“When you’re in a hurry, take a detour” – it’s a useful motto. Sometimes I fall into the “more, further” trap and find myself planning visits to new cities, regions, countries. A journey like that loses it’s meaning and becomes a festival of greediness. In Central Laos we were in a hurry to go to Vientiane. First in Tha Khaek: “We’ve already seen caves in Vietnam, Kong Lo is a bit out of our way, maybe skip it?”. Then in Kong Lo the direct bus to Vientiane tempted us with a promise of a hassle-free connection. But Marcin found out about Nam Kading national protected area (NPA) that we’d pass by and my plans got snubbed. “One of the cleanest rivers in Laos” sounded like a promise of another paradise and was enough to reshuffle my priorities. All the more so, since for me splashing around in basically any body of water is a top attraction in droughty Laos.
We thus take the direct bus from Kong Lo to Vientiane but stop along the way in the little town of Pak Kading. The only motel here is pretty bad and over-priced but a Lao restaurant on the other side of the street makes up for the inconvenience. A real restaurant with traditional Lao food is a bit of a rarity, as Laotians tend to eat at home, while stalls and eateries usually specialize in either grilled items, appetizers or soups. National dishes, like the meat salad laap, are typically prepared for important events. There are tourist restaurants that mainly serve standard Asian fare such as fried rice, curries and stir-fries plus approximations of western dishes. In many such places it’s difficult to find unadulterated Lao food. The restaurant in question though, is not only clean and pleasant, but also serves only local dishes, serves them right, the menu is calligraphed in two languages and the food’s delicious! Win, win, win! For two days we eat only there: great soups, including foe (Did I mention it’s AWESOME?), hellishly spicy green papaya salad, koy paa, which is an especially good laap made of fish, fresh herbs and crunchy veggies. All these are served with Lao sauces (jaew) – made to dip sticky rice and raw veggies. The Laotian cuisine is about harmony – there’s a little bit of dry, a bit of wet, some cooked and some fresh. The raw balances the spiciness of sauces and salads. Laotians appreciate the bitter taste (found in tiny raw eggplants, bamboo shoots or leaves) that activates digestive juices. After a closer look, the cuisine turns out not as primitive as we first thought, instead, it’s ingenious in its intuitive approach to composition of tastes and textures.
Food aside, we’ve stopped here to make a trip along the river, to a waterfall, to be exact. We catch a bus going to the next village and there, right away, meet a grandpa who’s offering to take us in his boat.
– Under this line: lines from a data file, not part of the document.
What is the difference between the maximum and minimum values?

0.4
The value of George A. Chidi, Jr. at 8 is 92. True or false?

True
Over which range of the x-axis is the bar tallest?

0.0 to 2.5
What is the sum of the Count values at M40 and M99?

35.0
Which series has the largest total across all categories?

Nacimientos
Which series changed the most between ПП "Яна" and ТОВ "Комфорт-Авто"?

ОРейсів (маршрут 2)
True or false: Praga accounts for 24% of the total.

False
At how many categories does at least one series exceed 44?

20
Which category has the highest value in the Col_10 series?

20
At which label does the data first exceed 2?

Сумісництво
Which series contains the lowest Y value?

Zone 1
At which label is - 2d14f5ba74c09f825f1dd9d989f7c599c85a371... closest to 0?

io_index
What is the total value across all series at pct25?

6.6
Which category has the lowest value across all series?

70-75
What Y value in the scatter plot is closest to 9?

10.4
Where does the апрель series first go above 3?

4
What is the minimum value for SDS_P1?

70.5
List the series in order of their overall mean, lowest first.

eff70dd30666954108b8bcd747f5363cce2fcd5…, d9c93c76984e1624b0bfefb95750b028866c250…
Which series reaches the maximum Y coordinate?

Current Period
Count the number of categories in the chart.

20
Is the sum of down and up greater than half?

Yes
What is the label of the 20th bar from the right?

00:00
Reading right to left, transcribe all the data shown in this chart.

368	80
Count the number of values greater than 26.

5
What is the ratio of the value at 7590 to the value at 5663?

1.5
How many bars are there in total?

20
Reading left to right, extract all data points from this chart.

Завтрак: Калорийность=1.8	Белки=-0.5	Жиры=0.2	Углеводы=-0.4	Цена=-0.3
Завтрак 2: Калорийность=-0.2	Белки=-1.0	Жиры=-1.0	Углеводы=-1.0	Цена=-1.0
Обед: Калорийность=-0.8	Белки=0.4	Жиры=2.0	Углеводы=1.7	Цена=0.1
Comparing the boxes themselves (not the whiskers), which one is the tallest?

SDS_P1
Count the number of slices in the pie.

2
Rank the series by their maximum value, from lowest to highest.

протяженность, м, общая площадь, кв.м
I would like to know if in the dry season the river’s not too shallow and if the waterfall, well, even works. We don’t have a common language and such questions are impossible. Soon, we’re out in a little boat skimming over the wide river. It is very shallow and buffalo roam here and there, in no hurry whatsoever. Slowly, the riverbanks start to rise and form rocky mountains covered with pristine jungle. Supposedly, some elephants, tigers, gibbons, bears, slow lorises and other rare animals live here but encountering any is next to impossible.
The river narrows down and a small cascade appears in front of us. A few hundred meters upriver a larger one is visible as well. The grandpa tells us to get out and points to the next cascade. In Kong Lo we’d go out and the two “rowers” would pull the boat over, but here grandpa is not up to such tasks. Instead, he takes a nap in the shade of a crevice. See you later! In the distance we see a gleeful, Beerlao-equipped group of local youths, who did not mind pulling their boat over. No choice. We put on our flip-flops and get ready to go along the rocky riverbank. I wonder if the upriver cascade even qualifies as a waterfall… It’s very hot. My face is the color of beets as we slowly traverse over the rocks. No glorious waterfall in sight. Be it as it may, Lao heat has a way of putting great ambitions to rest. It is beautiful and we’re not going any further. We’ll settle for a swim in the clear water and a mini-picnic with butterflies.
On the way back, we’re silent. I keep thinking that I want to stay here forever. A long journey offers time and opportunity to understand oneself. I needed five months and the help of a life-partner: “Marcin, why am I a zodiacal bull, if I love water so much?”. Marcin takes a look along the river and answers: “Because you’re a water buffalo.”